**WHAT YOU NEED TO DO:**
Give the number of lines in the material that contain the string "mais", matching case exactly. Reply with the number alone.

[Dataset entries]
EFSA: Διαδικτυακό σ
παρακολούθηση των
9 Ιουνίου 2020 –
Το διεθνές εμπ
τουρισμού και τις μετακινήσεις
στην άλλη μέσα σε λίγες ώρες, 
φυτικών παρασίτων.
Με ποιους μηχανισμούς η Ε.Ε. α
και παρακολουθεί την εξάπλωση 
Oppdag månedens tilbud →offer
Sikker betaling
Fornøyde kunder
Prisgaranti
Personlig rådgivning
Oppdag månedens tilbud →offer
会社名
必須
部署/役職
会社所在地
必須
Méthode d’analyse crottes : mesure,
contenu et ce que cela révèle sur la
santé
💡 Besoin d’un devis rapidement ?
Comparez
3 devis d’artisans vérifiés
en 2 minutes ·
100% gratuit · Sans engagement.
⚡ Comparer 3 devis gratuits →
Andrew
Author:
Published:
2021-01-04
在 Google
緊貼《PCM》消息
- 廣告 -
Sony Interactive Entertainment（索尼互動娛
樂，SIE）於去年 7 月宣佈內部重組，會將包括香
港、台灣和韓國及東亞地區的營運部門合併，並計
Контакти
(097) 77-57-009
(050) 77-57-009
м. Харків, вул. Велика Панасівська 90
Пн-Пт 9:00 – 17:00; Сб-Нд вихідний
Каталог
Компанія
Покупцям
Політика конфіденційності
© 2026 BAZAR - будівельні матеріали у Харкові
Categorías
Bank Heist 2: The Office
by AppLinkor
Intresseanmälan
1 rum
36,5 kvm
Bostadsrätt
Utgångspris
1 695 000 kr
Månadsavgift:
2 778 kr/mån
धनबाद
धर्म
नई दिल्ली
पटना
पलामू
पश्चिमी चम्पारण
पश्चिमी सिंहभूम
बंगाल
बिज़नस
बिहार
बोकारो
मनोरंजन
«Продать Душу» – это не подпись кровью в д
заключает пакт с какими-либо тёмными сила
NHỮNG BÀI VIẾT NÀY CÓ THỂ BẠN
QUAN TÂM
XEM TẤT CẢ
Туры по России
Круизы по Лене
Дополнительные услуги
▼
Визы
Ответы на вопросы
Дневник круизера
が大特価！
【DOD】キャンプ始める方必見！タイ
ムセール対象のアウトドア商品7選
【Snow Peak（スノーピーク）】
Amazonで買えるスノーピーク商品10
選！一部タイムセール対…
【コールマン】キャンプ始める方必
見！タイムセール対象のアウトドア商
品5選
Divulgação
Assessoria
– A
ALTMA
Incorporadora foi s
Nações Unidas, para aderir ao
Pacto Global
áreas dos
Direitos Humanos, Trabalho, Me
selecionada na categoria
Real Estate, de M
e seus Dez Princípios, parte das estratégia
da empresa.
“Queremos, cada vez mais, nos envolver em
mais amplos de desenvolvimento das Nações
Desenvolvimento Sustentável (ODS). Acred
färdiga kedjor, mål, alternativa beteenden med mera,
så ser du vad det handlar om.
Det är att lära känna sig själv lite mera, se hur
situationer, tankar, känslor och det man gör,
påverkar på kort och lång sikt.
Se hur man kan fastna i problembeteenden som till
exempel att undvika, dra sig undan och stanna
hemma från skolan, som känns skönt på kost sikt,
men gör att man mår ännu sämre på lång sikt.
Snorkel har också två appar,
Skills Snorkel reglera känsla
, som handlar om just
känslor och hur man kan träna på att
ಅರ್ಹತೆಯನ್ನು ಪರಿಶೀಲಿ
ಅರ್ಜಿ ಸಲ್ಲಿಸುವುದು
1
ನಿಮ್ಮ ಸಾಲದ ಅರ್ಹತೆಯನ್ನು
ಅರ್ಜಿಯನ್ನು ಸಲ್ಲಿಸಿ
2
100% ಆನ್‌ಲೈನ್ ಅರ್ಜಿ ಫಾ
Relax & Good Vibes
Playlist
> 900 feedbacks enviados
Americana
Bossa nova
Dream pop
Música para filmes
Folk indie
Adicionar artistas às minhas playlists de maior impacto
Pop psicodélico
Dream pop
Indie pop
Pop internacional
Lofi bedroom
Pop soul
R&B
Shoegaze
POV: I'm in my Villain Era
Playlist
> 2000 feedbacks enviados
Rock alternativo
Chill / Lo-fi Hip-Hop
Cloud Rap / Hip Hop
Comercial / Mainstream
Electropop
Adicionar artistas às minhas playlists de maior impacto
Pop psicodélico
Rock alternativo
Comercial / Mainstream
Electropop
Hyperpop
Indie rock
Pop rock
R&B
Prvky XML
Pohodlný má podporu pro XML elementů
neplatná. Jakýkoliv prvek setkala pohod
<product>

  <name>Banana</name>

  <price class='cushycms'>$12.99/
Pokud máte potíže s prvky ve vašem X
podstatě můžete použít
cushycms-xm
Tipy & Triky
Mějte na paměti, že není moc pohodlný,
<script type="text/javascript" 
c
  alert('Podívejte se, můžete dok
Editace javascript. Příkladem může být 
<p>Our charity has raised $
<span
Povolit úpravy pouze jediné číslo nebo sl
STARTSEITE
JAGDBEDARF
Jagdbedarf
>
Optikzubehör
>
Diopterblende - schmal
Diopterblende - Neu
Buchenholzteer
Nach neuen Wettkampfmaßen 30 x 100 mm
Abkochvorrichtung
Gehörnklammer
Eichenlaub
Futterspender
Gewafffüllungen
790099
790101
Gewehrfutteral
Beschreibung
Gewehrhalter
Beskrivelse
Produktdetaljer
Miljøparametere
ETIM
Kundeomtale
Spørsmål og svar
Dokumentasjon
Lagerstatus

**REPLY:**
2